Stored data entries:
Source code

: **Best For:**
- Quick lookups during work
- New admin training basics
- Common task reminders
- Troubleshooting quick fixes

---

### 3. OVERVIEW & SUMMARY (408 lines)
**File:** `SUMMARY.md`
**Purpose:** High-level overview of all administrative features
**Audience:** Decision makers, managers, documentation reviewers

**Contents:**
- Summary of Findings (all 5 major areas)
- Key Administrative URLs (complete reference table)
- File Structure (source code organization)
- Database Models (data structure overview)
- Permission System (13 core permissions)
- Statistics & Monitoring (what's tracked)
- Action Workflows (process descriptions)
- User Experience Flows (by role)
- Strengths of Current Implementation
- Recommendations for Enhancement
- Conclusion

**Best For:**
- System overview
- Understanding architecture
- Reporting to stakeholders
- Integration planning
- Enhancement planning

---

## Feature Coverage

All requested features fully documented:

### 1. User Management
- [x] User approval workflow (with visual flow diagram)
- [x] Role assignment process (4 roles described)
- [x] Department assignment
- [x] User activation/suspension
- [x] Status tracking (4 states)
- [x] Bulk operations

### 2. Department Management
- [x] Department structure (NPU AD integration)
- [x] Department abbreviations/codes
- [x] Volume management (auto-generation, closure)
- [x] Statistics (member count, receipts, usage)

EXERCISE: Output every line of the stored data entries above verbatim, with no changes.

RESULT OF THIS TASK:
Source code

: **Best For:**
- Quick lookups during work
- New admin training basics
- Common task reminders
- Troubleshooting quick fixes

---

### 3. OVERVIEW & SUMMARY (408 lines)
**File:** `SUMMARY.md`
**Purpose:** High-level overview of all administrative features
**Audience:** Decision makers, managers, documentation reviewers

**Contents:**
- Summary of Findings (all 5 major areas)
- Key Administrative URLs (complete reference table)
- File Structure (source code organization)
- Database Models (data structure overview)
- Permission System (13 core permissions)
- Statistics & Monitoring (what's tracked)
- Action Workflows (process descriptions)
- User Experience Flows (by role)
- Strengths of Current Implementation
- Recommendations for Enhancement
- Conclusion

**Best For:**
- System overview
- Understanding architecture
- Reporting to stakeholders
- Integration planning
- Enhancement planning

---

## Feature Coverage

All requested features fully documented:

### 1. User Management
- [x] User approval workflow (with visual flow diagram)
- [x] Role assignment process (4 roles described)
- [x] Department assignment
- [x] User activation/suspension
- [x] Status tracking (4 states)
- [x] Bulk operations

### 2. Department Management
- [x] Department structure (NPU AD integration)
- [x] Department abbreviations/codes
- [x] Volume management (auto-generation, closure)
- [x] Statistics (member count, receipts, usage)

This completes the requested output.